Modernizing Philology Education with Neural Machine Translation of Ancient Languages
Аннотация
The introduction of neural machine translation (NMT) into the teaching of philology is an opportunity that can radically change the process of decoding and teaching ancient texts in a more accurate and accessible way. This paper discusses a new strategy that will use high-level methods of translation to facilitate language knowledge and the conservation of heritage.
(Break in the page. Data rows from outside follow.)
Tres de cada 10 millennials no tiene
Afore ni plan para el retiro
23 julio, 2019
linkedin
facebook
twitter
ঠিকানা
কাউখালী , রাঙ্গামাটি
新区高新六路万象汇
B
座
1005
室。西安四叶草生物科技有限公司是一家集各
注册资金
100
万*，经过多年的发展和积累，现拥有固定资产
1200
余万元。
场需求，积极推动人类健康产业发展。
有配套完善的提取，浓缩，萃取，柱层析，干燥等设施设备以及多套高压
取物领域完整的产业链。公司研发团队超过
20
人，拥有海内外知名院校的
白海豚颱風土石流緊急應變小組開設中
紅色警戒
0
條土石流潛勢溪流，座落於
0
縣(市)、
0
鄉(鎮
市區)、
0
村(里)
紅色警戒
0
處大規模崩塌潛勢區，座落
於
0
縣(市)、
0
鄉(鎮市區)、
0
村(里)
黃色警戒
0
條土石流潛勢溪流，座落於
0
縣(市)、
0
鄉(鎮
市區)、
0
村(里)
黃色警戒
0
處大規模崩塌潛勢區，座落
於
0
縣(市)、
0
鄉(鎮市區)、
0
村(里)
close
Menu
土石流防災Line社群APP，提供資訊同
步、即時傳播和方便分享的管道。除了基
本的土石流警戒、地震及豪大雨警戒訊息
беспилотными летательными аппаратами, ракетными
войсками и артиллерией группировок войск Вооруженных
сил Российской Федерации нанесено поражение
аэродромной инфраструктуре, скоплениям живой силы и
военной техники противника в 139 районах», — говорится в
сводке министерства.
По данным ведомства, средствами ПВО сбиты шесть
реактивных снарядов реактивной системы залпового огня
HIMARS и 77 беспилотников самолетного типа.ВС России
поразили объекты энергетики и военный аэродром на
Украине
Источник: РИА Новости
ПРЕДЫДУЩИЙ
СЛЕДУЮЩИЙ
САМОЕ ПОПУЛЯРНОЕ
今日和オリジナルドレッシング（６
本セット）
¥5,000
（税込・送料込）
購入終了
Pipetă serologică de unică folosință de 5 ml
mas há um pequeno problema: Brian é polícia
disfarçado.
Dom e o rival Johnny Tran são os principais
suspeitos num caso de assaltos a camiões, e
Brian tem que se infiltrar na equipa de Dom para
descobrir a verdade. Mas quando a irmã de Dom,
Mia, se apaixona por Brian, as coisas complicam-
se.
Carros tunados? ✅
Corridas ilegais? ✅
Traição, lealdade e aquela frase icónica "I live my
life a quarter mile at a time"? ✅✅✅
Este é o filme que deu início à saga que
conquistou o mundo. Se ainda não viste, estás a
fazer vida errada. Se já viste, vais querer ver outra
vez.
The current approaches are mostly inadequate to retain the semantic richness and contextual depth of ancient languages, mainly because of low linguistic data and obsolete systems of translations. The consequences of these concerns are disjointed interpretations and hinder learning. To overcome these issues, it creates a proposal of a Transformer-Based Neural Machine Translation (T-NMT) architecture that is aimed at translating and maintaining the semantic structure of ancient texts. Through attention mechanisms and contextual embeddings, T-NMT is able to guarantee further linguistic and meaning alignment of language pairs. The suggested approach can be used in the curriculum of philology to enable comparative study of languages, digital preservation, and to make students interested in historically significant content. It is also used to aid endangered or extinct languages through automation of translation and reduces experts reliance. We have shown that T-NMT drastically increases the level of translation coherence, preserves semantic status, and increases the pedagogic quality of ancient textual information. This practice demonstrates great prospects in the development of AI-based philological education and cultural conservation.